== TEXT SECTION

The dramatic growth the mineral collecting enterprise naturally became stratified. The “best” minerals, especially those that were colorful, became much more expensive. In addition, the concept of a market for minerals that paralleled the market for art pushed this segregation even further. By the late 1970s there were mineral dealers in the TGMS show that only “dealt” with high end material; these dealers would sell individual specimens for more money that most of the mom and pop dealers would make during the entire TGMS show. It was the Malthusian end – demand crushed the supply side of the equation. Further, it seemed advances in mechanized mining, solution extraction, and exploration of low grade ores meant that the flow of collectable minerals was slowing to a trickle.
Much grumbling was heard in the late 1970s that the mineral collecting hobby was “over”. Purchasing high quality specimens was becoming out of reach for many collectors, and large number of the collecting localities in the US were being reclaimed or closed to the causal rock hound. However, the very driver that caused this grumbling – money – was allowing collecting to be done on a commercial scale. Collecting contracts were profitable in some large active mines, and the potential to realize profits began to entice wealthy collectors to invest in specialty mining: the Sweet Home Mine rhodochrosite and Red Cloud wulfenite mining endeavors would not have happened without a market for million dollar rocks. In the mid-1990s dealers began to market on the internet – it was an innovative way to reach remote customers, but it also had the remarkable effect of democratizing the pricing of minerals. Miners in Bolivia could actually see how much a dealer in the US was asking for the vivianite specimen the miner had sold to the dealer a month ago. A new supply-demand relationship in mineral collecting was born.

====
== SOURCE MATERIAL

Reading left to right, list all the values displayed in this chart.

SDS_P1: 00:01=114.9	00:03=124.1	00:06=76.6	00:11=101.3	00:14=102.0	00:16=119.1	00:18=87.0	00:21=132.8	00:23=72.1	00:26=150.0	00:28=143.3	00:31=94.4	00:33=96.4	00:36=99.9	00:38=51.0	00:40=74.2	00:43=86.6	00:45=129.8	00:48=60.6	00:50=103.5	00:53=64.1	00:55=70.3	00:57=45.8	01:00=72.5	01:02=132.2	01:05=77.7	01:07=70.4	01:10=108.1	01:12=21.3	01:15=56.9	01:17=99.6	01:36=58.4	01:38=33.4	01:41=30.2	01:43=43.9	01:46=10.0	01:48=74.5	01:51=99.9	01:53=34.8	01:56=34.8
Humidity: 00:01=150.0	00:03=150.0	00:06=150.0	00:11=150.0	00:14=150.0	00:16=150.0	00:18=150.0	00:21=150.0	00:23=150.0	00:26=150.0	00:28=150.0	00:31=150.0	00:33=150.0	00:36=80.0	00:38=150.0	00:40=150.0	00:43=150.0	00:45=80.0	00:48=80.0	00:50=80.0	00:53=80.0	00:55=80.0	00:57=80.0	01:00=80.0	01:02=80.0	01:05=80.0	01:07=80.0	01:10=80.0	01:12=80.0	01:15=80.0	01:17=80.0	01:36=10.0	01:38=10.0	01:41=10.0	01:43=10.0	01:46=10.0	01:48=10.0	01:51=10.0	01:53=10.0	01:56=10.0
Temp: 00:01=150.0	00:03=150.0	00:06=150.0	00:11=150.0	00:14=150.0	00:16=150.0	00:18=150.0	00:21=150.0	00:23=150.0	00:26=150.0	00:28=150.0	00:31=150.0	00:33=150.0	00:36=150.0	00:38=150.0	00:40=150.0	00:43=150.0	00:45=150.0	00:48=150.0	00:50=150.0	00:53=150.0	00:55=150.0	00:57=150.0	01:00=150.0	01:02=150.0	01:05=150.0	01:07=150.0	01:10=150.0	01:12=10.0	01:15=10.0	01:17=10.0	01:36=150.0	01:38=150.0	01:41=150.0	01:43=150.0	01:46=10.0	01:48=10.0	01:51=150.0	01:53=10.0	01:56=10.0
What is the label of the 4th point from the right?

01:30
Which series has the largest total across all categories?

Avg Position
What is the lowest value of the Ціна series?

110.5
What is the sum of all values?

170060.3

====

WORK ORDER A: Please translate this sentence from the mineral collecting text into Spanish: "A new supply-demand relationship in mineral collecting was born."
WORK ORDER B: Write out each line of the records that contains the word "values".

TASK RESULT A: Nació una nueva relación de oferta y demanda en el coleccionismo de minerales.

TASK RESULT B:
Reading left to right, list all the values displayed in this chart.
What is the sum of all values?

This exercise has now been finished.